=== Begin Enclosure ===

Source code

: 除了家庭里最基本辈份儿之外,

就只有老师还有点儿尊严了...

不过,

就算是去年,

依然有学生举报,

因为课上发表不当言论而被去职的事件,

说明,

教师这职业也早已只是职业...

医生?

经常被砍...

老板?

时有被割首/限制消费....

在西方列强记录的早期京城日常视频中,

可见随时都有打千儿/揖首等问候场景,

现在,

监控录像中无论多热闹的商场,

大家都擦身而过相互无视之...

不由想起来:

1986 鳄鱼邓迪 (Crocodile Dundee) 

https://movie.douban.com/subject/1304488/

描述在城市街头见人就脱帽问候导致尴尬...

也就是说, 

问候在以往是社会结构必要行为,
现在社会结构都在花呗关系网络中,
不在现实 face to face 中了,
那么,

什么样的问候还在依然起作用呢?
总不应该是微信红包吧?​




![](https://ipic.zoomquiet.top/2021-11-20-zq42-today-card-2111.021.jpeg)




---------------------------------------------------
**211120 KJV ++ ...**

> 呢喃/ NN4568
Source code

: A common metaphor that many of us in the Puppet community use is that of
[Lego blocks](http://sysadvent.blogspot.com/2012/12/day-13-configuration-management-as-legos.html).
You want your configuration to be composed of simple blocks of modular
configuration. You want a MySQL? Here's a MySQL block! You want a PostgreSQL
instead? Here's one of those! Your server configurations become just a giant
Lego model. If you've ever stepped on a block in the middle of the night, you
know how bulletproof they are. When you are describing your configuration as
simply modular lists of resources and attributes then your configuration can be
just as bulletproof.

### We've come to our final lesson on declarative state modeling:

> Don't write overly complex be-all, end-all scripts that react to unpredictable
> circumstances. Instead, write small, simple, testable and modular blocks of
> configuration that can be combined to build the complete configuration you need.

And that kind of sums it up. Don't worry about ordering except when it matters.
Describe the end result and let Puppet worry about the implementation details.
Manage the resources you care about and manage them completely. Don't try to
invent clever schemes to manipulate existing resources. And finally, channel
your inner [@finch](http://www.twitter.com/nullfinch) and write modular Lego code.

=== End Enclosure ===

» **Required action**
Show each line from the material above where the string "worry" can be found.

» **Task answer**
And that kind of sums it up. Don't worry about ordering except when it matters.
Describe the end result and let Puppet worry about the implementation details.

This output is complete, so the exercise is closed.